Gay New Zealand man beaten to death with banjo
The trial of a Hungarian tourist who allegedly killed a 69-year-old gay man with a banjo has begun today in the Auckland High Court.
The man on trial, Ferdinand Ambach, is accused of beating Ronald James Brown around the head with a 2.7kg banjo, before shoving the neck repeatedly down his throat.
Brown died in hospital three days later after the attack in December 2007 when his life support machine was turned off.
Ambach has denied the charges and claims to be able to only remember parts of what happened that night.

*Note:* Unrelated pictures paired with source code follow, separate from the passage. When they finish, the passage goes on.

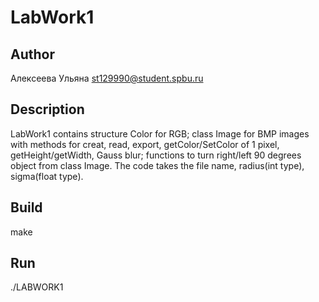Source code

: # LabWork1

## Author

Алексеева Ульяна st129990@student.spbu.ru

## Description

LabWork1 contains structure Color for RGB; class Image for BMP images with methods for creat, read, export, getColor/SetColor of 1 pixel, getHeight/getWidth, Gauss blur; functions to turn right/left 90 degrees object from class Image. The code takes the file name, radius(int type), sigma(float type).

## Build

make

## Run

./LABWORK1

The prosecutor for the case, Nick Williams, told the jury that a “misunderstanding” had erupted between the two men, when they went back to Brown’s house after meeting in a bar in the Onehunga district of Auckland. The misunderstanding appeared to be Brown’s incorrect assumption that Ambach was gay.

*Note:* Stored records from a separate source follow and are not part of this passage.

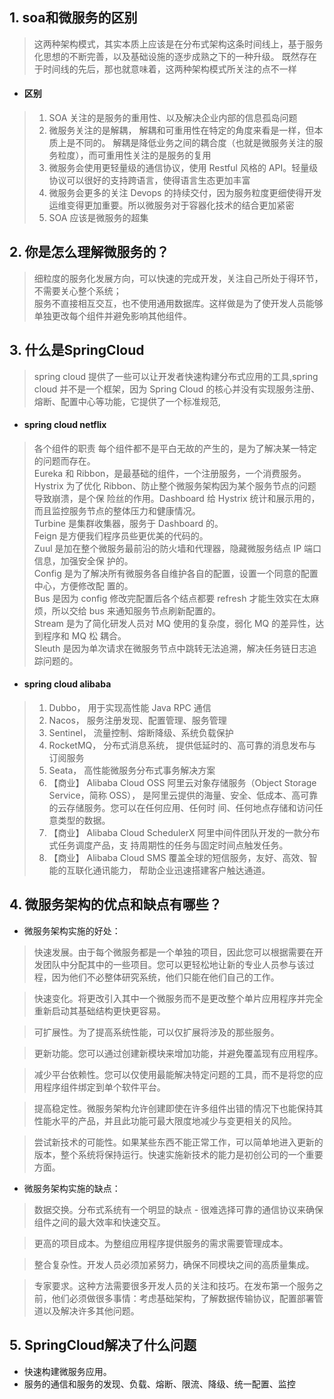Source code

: ## 1. soa和微服务的区别
> 这两种架构模式，其实本质上应该是在分布式架构这条时间线上，基于服务化思想的不断完善，以及基础设施的逐步成熟之下的一种升级。 既然存在于时间线的先后，那也就意味着，这两种架构模式所关注的点不一样

* ####  区别

> 1. SOA 关注的是服务的重用性、以及解决企业内部的信息孤岛问题
> 2. 微服务关注的是解耦， 解耦和可重用性在特定的角度来看是一样，但本质上是不同的。 解耦是降低业务之间的耦合度（也就是微服务关注的服务粒度），而可重用性关注的是服务的复用
> 3. 微服务会使用更轻量级的通信协议，使用 Restful 风格的 API。轻量级协议可以很好的支持跨语言，使得语言生态更加丰富
> 4. 微服务会更多的关注 Devops 的持续交付，因为服务粒度更细使得开发运维变得更加重要。所以微服务对于容器化技术的结合更加紧密
> 5. SOA 应该是微服务的超集


## 2. 你是怎么理解微服务的？
> 细粒度的服务化发展方向，可以快速的完成开发，关注自己所处于得环节，不需要关心整个系统；  
服务不直接相互交互，也不使用通用数据库。这样做是为了使开发人员能够单独更改每个组件并避免影响其他组件。

## 3. 什么是SpringCloud
> spring cloud 提供了一些可以让开发者快速构建分布式应用的工具,spring cloud 并不是一个框架，因为 Spring Cloud
的核心并没有实现服务注册、熔断、配置中心等功能，它提供了一个标准规范,

* #### spring cloud netflix
> 各个组件的职责
每个组件都不是平白无故的产生的，是为了解决某一特定的问题而存在。  
Eureka 和 Ribbon，是最基础的组件，一个注册服务，一个消费服务。  
Hystrix 为了优化 Ribbon、防止整个微服务架构因为某个服务节点的问题导致崩溃，是个保
险丝的作用。Dashboard 给 Hystrix 统计和展示用的，而且监控服务节点的整体压力和健康情况。  
Turbine 是集群收集器，服务于 Dashboard 的。  
Feign 是方便我们程序员些更优美的代码的。  
Zuul 是加在整个微服务最前沿的防火墙和代理器，隐藏微服务结点 IP 端口信息，加强安全保
护的。  
Config 是为了解决所有微服务各自维护各自的配置，设置一个同意的配置中心，方便修改配
置的。  
Bus 是因为 config 修改完配置后各个结点都要 refresh 才能生效实在太麻烦，所以交给 bus
来通知服务节点刷新配置的。  
Stream 是为了简化研发人员对 MQ 使用的复杂度，弱化 MQ 的差异性，达到程序和 MQ 松
耦合。  
Sleuth 是因为单次请求在微服务节点中跳转无法追溯，解决任务链日志追踪问题的。

* #### spring cloud alibaba
> 1. Dubbo， 用于实现高性能 Java RPC 通信
> 2. Nacos， 服务注册发现、配置管理、服务管理
> 3. Sentinel， 流量控制、熔断降级、系统负载保护
> 4. RocketMQ， 分布式消息系统， 提供低延时的、高可靠的消息发布与订阅服务
> 5. Seata， 高性能微服务分布式事务解决方案
> 6. 【商业】 Alibaba Cloud OSS 阿里云对象存储服务（Object Storage Service，简称 OSS），
是阿里云提供的海量、安全、低成本、高可靠的云存储服务。您可以在任何应用、任何时
间、任何地点存储和访问任意类型的数据。
> 7. 【商业】 Alibaba Cloud SchedulerX 阿里中间件团队开发的一款分布式任务调度产品，支
持周期性的任务与固定时间点触发任务。
> 8. 【商业】 Alibaba Cloud SMS 覆盖全球的短信服务，友好、高效、智能的互联化通讯能力，
帮助企业迅速搭建客户触达通道。

## 4. 微服务架构的优点和缺点有哪些？
* 微服务架构实施的好处：

> 快速发展。由于每个微服务都是一个单独的项目，因此您可以根据需要在开发团队中分配其中的一些项目。您可以更轻松地让新的专业人员参与该过程，因为他们不必整体研究系统，他们只能在他们自己的工作。

> 快速变化。将更改引入其中一个微服务而不是更改整个单片应用程序并完全重新启动其基础结构更快更容易。

> 可扩展性。为了提高系统性能，可以仅扩展将涉及的那些服务。

> 更新功能。您可以通过创建新模块来增加功能，并避免覆盖现有应用程序。

> 减少平台依赖性。您可以仅使用最能解决特定问题的工具，而不是将您的应用程序组件绑定到单个软件平台。

> 提高稳定性。微服务架构允许创建即使在许多组件出错的情况下也能保持其性能水平的产品，并且此功能可最大限度地减少与变更相关的风险。

> 尝试新技术的可能性。如果某些东西不能正常工作，可以简单地进入更新的版本，整个系统将保持运行。快速实施新技术的能力是初创公司的一个重要方面。

* 微服务架构实施的缺点：

> 数据交换。分布式系统有一个明显的缺点 - 很难选择可靠的通信协议来确保组件之间的最大效率和快速交互。

> 更高的项目成本。为整组应用程序提供服务的需求需要管理成本。

> 整合复杂性。开发人员必须加紧努力，确保不同模块之间的高质量集成。

> 专家要求。这种方法需要很多开发人员的关注和技巧。在发布第一个服务之前，他们必须做很多事情：考虑基础架构，了解数据传输协议，配置部署管道以及解决许多其他问题。
## 5. SpringCloud解决了什么问题
* 快速构建微服务应用。
* 服务的通信和服务的发现、负载、熔断、限流、降级、统一配置、监控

According to Williams, neighbours called the police after hearing violent disturbances in Brown’s flat. When the police arrived they found Brown severely injured and bleeding profusely, while Ambach, who was swearing loudly in Hungarian, threw furniture, including a double bed, through an upstairs window.
Ambach’s defence lawyer, Peter Kaye, said that the jury must consider the possibility that the Hungarian man suffered a “sudden and temporary loss of self control”, which would make the case one of manslaughter, rather than murder.
The trial is due to sit for three weeks.